Smartphone addiction: Hacks that can help in reducing screen time
Smartphone addiction has become a major health hazard across the world. People are now seeking help from doctors to overcome this addiction.
People spend more time on mobile phones than family. It has also created fissures in the family system. Couples are now seeking help from counselors to help in harmonizing relationships
Screen time is the amount of time spend on different devices including smartphones, computers, television, or video game consoles. The concept is under significant research vis a vis mental health. Studies show that screen time directly impacts child development and mental and physical health.
A report by ‘Rescue Time’, a screen time tracking website, has revealed that on average, a person spends three hours and 15 minutes on phones every day. Additionally, a person attends phone 58 times per day.
The report noted that during the pandemic-induced lockdown, people have spent more time on phones given the Work From Home (WFH).
Too much screen time can cause vision problems, impact sleep order, and encourage a more sedentary lifestyle. It can even lead to anxiety, stress, and depression.
Here are some of the hacks that can help in reducing screen time.
Setting the limit and tracking the screen time
Firstly, a person has to calculate the hours or minutes he or she spends fidgeting or watching television daily.
You can seek help from different apps. RescueTime monitors the sites and apps you frequently visit and for how long. TimeCamp, HubStaff, and Toggl are some other options a person can use.
For iPhone 12 users, just turn on the Screen Time function in the Settings app. Android users can do this through the Digital Wellbeing tools located within Settings.
Next, a person can use this information and solutions to set time limits. For example, if you’ve found out that you’re spending too much time on Instagram, you can tell your phone to turn the app off after two hours of use.
More physical interactions than zoom meetings
During the lockdown, people have mostly interacted through messaging apps and social media chat rooms. From WhatsApp groups to Clubhouse chatrooms, people talk for hours without realizing the impact the screen is having on their mental and physical wellbeing.
So, a person who really wants to reduce screen time can choose physical interactions with friends, colleagues, neighbors, and relatives either on a daily basis or some selected days. Taking an interest in offline games can help in achieving this goal.
Stand up, sit less
If you have a way to transform your workspace into a standing desk for at least part of the day, consider doing it.
Standing desks are adjustable desks that allow you to stand up while working. They are becoming more popular and promote good health.
Standing, for example, lowers your risk of weight gain and obesity. “Remember, the fewer hours you spend sitting, the better,” Dr. Tran says.

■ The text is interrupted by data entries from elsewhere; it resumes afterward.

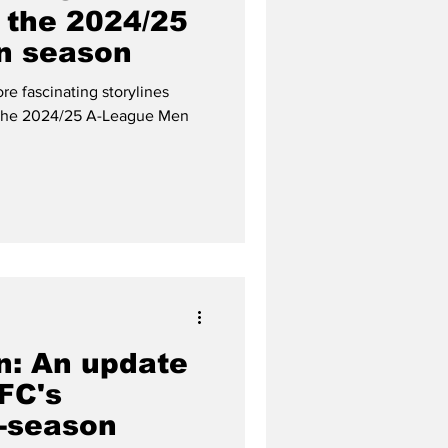
r the 2024/25
n season
re fascinating storylines
 the 2024/25 A-League Men
n: An update
FC's
e-season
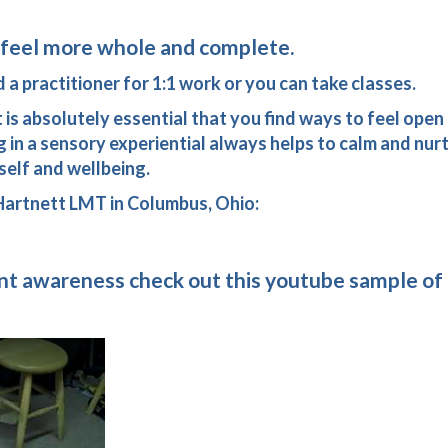
ll feel more whole and complete.
 a practitioner for 1:1 work or you can take classes.
 it is absolutely essential that you find ways to feel open
 in a sensory experiential always helps to calm and nurt
self and wellbeing.
 Hartnett LMT in Columbus, Ohio:
t awareness check out this youtube sample of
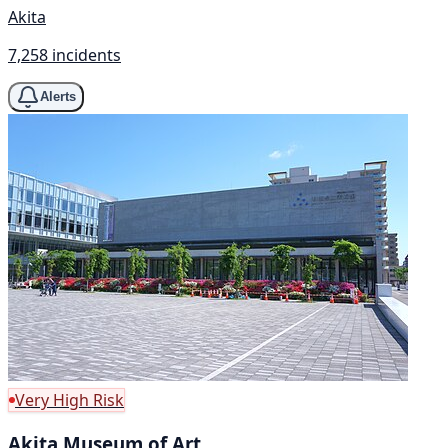
Akita
7,258 incidents
Alerts
Very High Risk
Akita Museum of Art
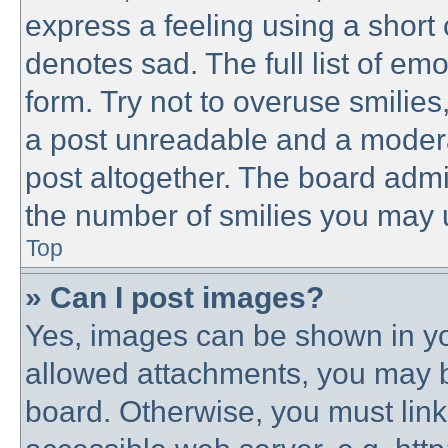
express a feeling using a short 
denotes sad. The full list of em
form. Try not to overuse smilie
a post unreadable and a modera
post altogether. The board admin
the number of smilies you may u
Top
» Can I post images?
Yes, images can be shown in you
allowed attachments, you may b
board. Otherwise, you must link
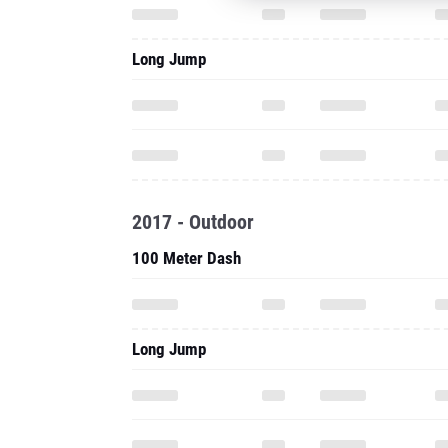
Long Jump
2017 - Outdoor
100 Meter Dash
Long Jump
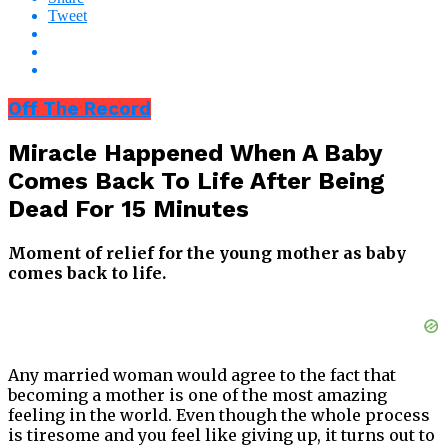
Tweet
Off The Record
Miracle Happened When A Baby
Comes Back To Life After Being
Dead For 15 Minutes
Moment of relief for the young mother as baby
comes back to life.
Any married woman would agree to the fact that
becoming a mother is one of the most amazing
feeling in the world. Even though the whole process
is tiresome and you feel like giving up, it turns out to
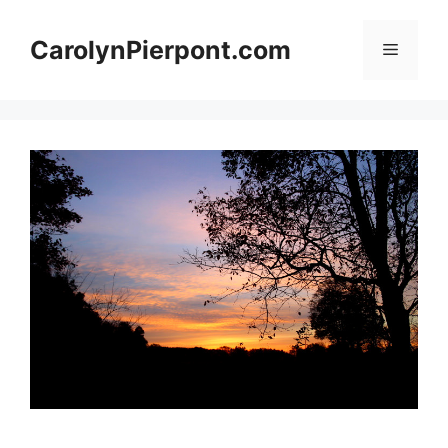
Skip
to
CarolynPierpont.com
Menu
content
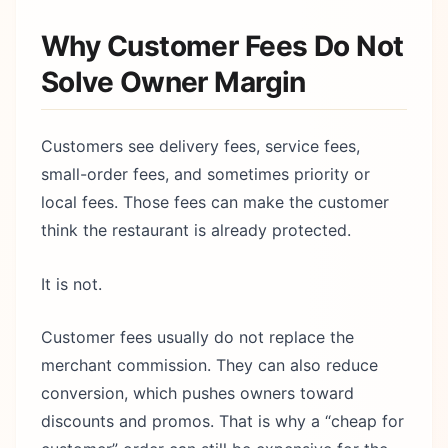
Why Customer Fees Do Not
Solve Owner Margin
Customers see delivery fees, service fees,
small-order fees, and sometimes priority or
local fees. Those fees can make the customer
think the restaurant is already protected.
It is not.
Customer fees usually do not replace the
merchant commission. They can also reduce
conversion, which pushes owners toward
discounts and promos. That is why a “cheap for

If you’re on the phone a lot at work, get a headset and walk around when you talk on the phone.
Prefer book reading over smartphone
We know it’s fast and convenient to use your phone or ask your smart device to answer a question. But, instead of relying solely on technology, seek out other ways to access information.
Develop a habit of reading books, say a novel, biography, crime drama, or anything. It can really help a person to increase his knowledge. It can also be a good substitute for a mobile.
Start a new hobby
Have you always wanted to learn how to play piano or sketch a nature scene? Almost everyone can name at least one thing they’d like to learn.

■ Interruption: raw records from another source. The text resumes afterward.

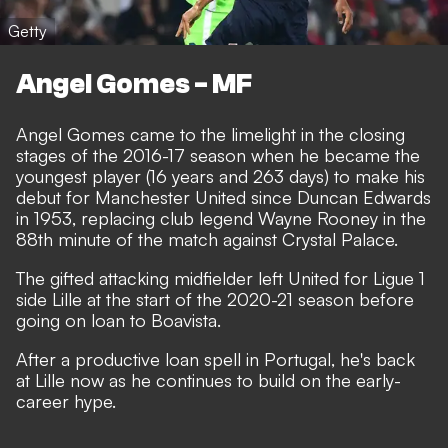
Getty
Angel Gomes - MF
Angel Gomes came to the limelight in the closing
stages of the 2016-17 season when he became the
youngest player (16 years and 263 days) to make his
debut for Manchester United since Duncan Edwards
in 1953, replacing club legend Wayne Rooney in the
88th minute of the match against Crystal Palace.
The gifted attacking midfielder left United for Ligue 1
side Lille at the start of the 2020-21 season before
going on loan to Boavista.
After a productive loan spell in Portugal, he's back
at Lille now as he continues to build on the early-
career hype.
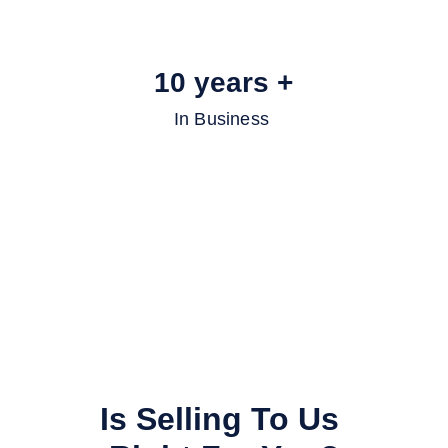
10 years +
In Business 
Is Selling To Us 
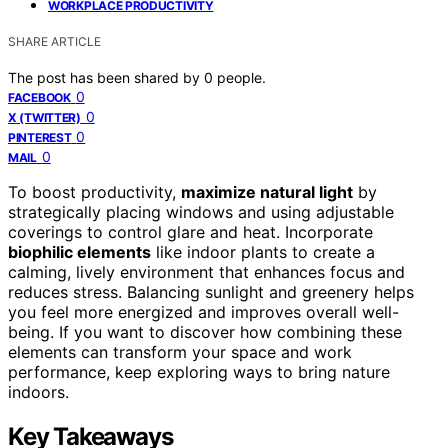
WORKPLACE PRODUCTIVITY
SHARE ARTICLE
The post has been shared by
0
people.
0
FACEBOOK
0
X (TWITTER)
0
PINTEREST
0
MAIL
To boost productivity,
maximize natural light
by
strategically placing windows and using adjustable
coverings to control glare and heat. Incorporate
biophilic elements
like indoor plants to create a
calming, lively environment that enhances focus and
reduces stress. Balancing sunlight and greenery helps
you feel more energized and improves overall well-
being. If you want to discover how combining these
elements can transform your space and work
performance, keep exploring ways to bring nature
indoors.
Key Takeaways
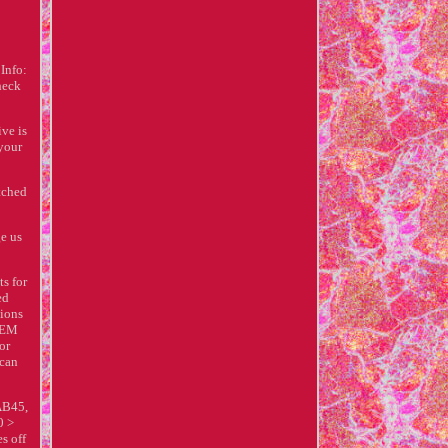
Info:
heck
ve is
 your
tched
ge us
s for
ed
sions
 OEM
or
 can
AB45,
0 >
s off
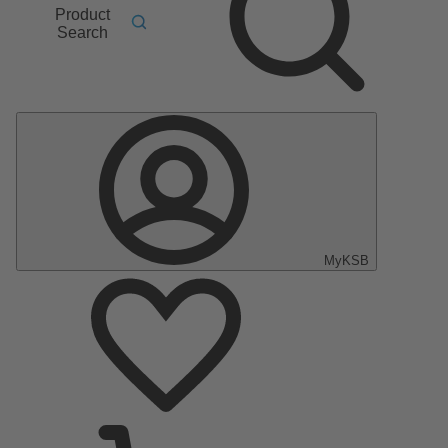
Product
Search
MyKSB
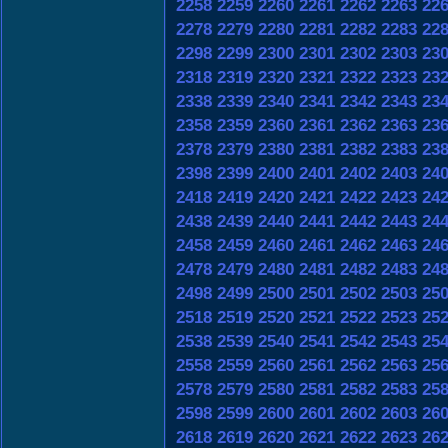
2258
2259
2260
2261
2262
2263
22
2278
2279
2280
2281
2282
2283
22
2298
2299
2300
2301
2302
2303
23
2318
2319
2320
2321
2322
2323
23
2338
2339
2340
2341
2342
2343
23
2358
2359
2360
2361
2362
2363
23
2378
2379
2380
2381
2382
2383
23
2398
2399
2400
2401
2402
2403
24
2418
2419
2420
2421
2422
2423
24
2438
2439
2440
2441
2442
2443
24
2458
2459
2460
2461
2462
2463
24
2478
2479
2480
2481
2482
2483
24
2498
2499
2500
2501
2502
2503
25
2518
2519
2520
2521
2522
2523
25
2538
2539
2540
2541
2542
2543
25
2558
2559
2560
2561
2562
2563
25
2578
2579
2580
2581
2582
2583
25
2598
2599
2600
2601
2602
2603
26
2618
2619
2620
2621
2622
2623
26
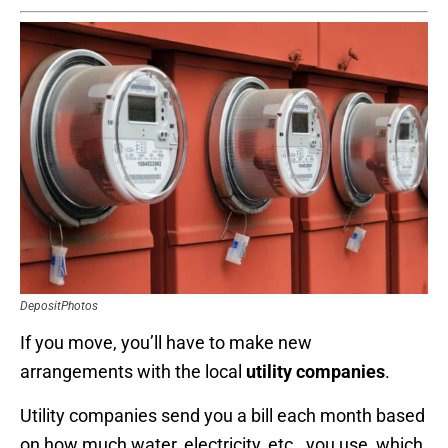
DepositPhotos
If you move, you’ll have to make new
arrangements with the local
utility companies
.
Utility companies send you a bill each month based
on how much water, electricity, etc., you use, which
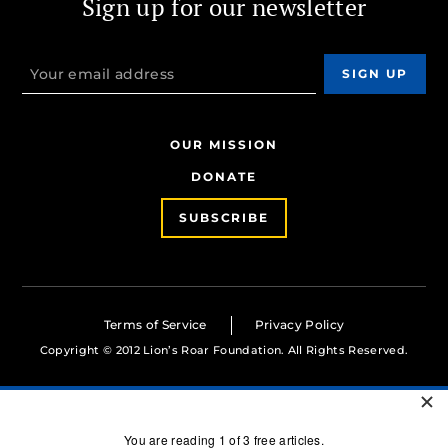
Sign up for our newsletter
OUR MISSION
DONATE
SUBSCRIBE
Terms of Service
Privacy Policy
Copyright © 2012 Lion’s Roar Foundation. All Rights Reserved.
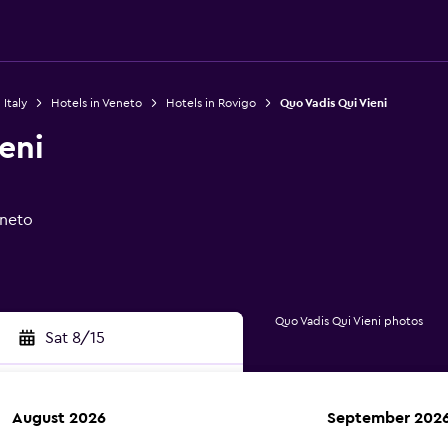
 Italy
Hotels in Veneto
Hotels in Rovigo
Quo Vadis Qui Vieni
eni
eneto
Quo Vadis Qui Vieni photos
Sat 8/15
August 2026
September 202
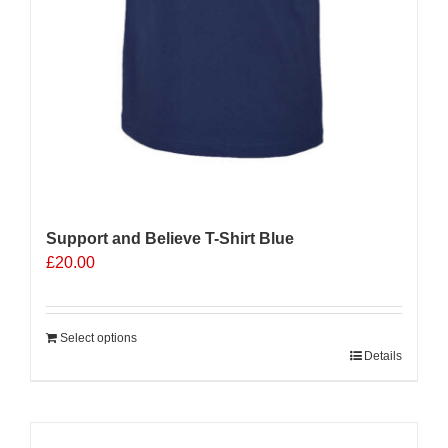
Support and Believe T-Shirt Blue
£
20.00
Select options
Details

For some, isolation can be just the opening they need to get started.
Try devoting five or 10 minutes to a new hobby. New hobbies can be interesting and will be best time killer exercise than remaining glued to smartphone.

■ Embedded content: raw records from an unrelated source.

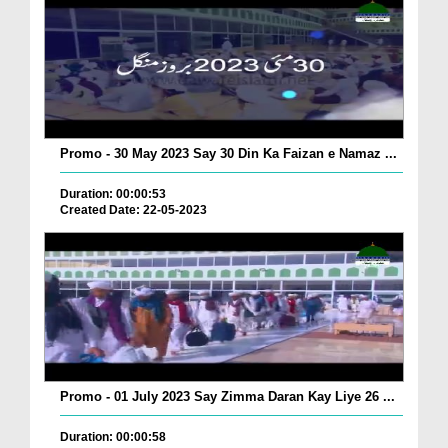
Promo - 30 May 2023 Say 30 Din Ka Faizan e Namaz ...
Duration: 00:00:53
Created Date: 22-05-2023
Promo - 01 July 2023 Say Zimma Daran Kay Liye 26 ...
Duration: 00:00:58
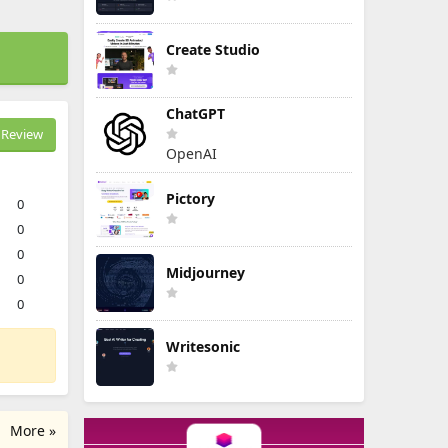
Create Studio
ChatGPT
Review
OpenAI
Pictory
0
0
0
Midjourney
0
0
Writesonic
More »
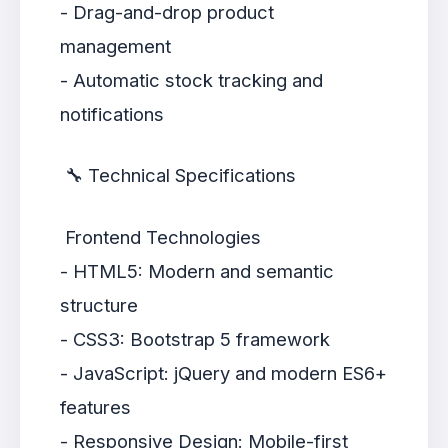
- Drag-and-drop product
management
- Automatic stock tracking and
notifications
🔧 Technical Specifications
Frontend Technologies
- HTML5: Modern and semantic
structure
- CSS3: Bootstrap 5 framework
- JavaScript: jQuery and modern ES6+
features
- Responsive Design: Mobile-first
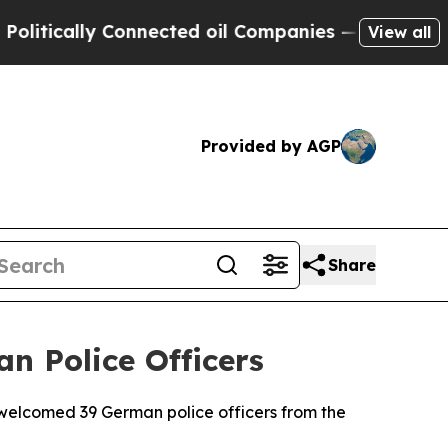
tically Connected oil Companies — not Taxpayers
View all
Provided by AGP
Share
n Police Officers
elcomed 39 German police officers from the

If a person finds it difficult to disengage from the screen, let technology help to make you screen-free for a while during the day.
Use your phone or calendar system to set alarms reminding you to take breaks. Turn off notifications from messages or social media platforms to reduce distractions. That way you can leave your phone alone until you are ready and finished with other activities.
You can also use high-tech solutions to combat inactivity and weight gain. Activity monitors worn on the body, such as Fitbits, tend to increase your physical activity level simply because you’re paying.